Collected data:

::::

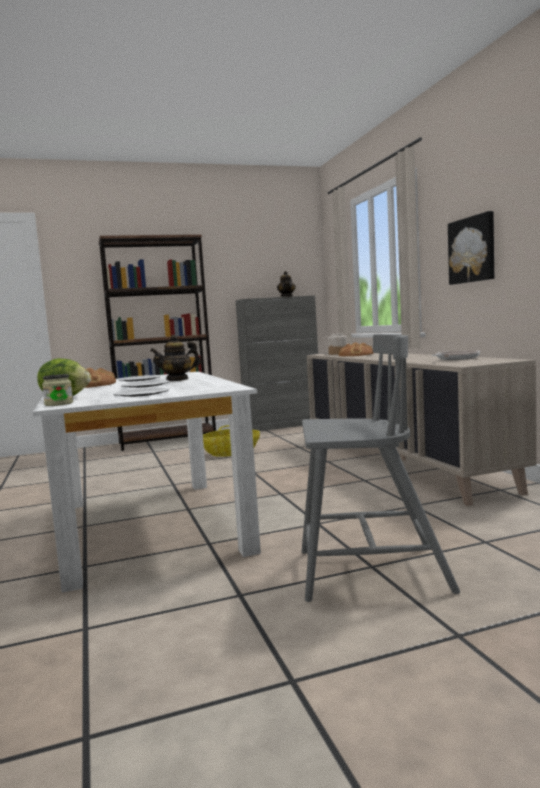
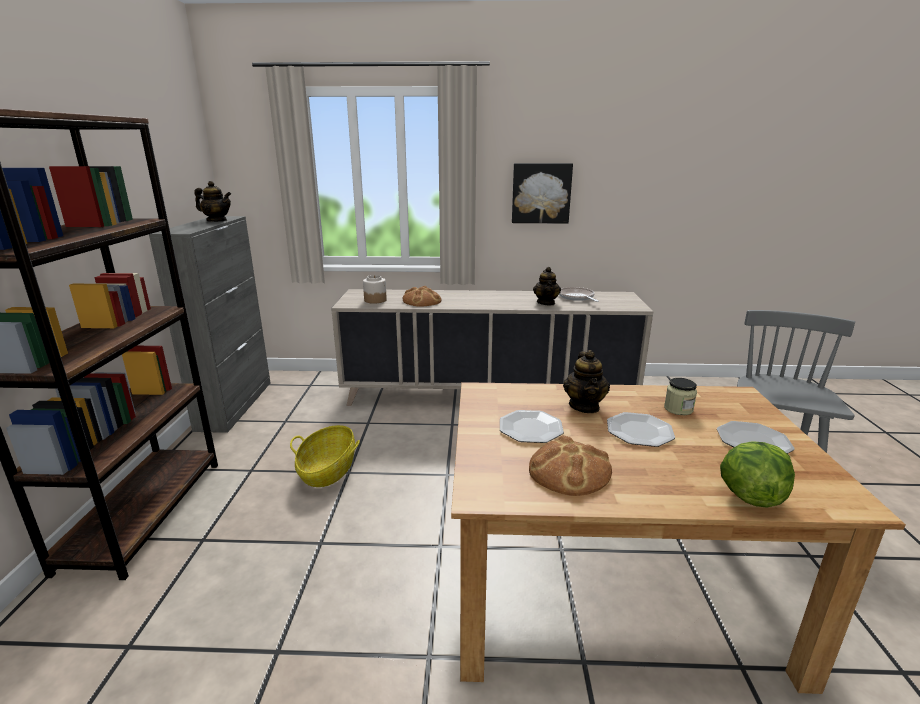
camera: 70 degrees left, 15 degrees up
white dining table [33,372,261,593] -> brown dining table [451,382,906,694]
jar [42,374,73,406] -> jar moved to [664,378,697,415]
none -> teapot [533,267,561,305]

::::

Exercise objective:
Copy the data word for word and omit every picture.

Solution to the exercise:
camera: 70 degrees left, 15 degrees up
white dining table [33,372,261,593] -> brown dining table [451,382,906,694]
jar [42,374,73,406] -> jar moved to [664,378,697,415]
none -> teapot [533,267,561,305]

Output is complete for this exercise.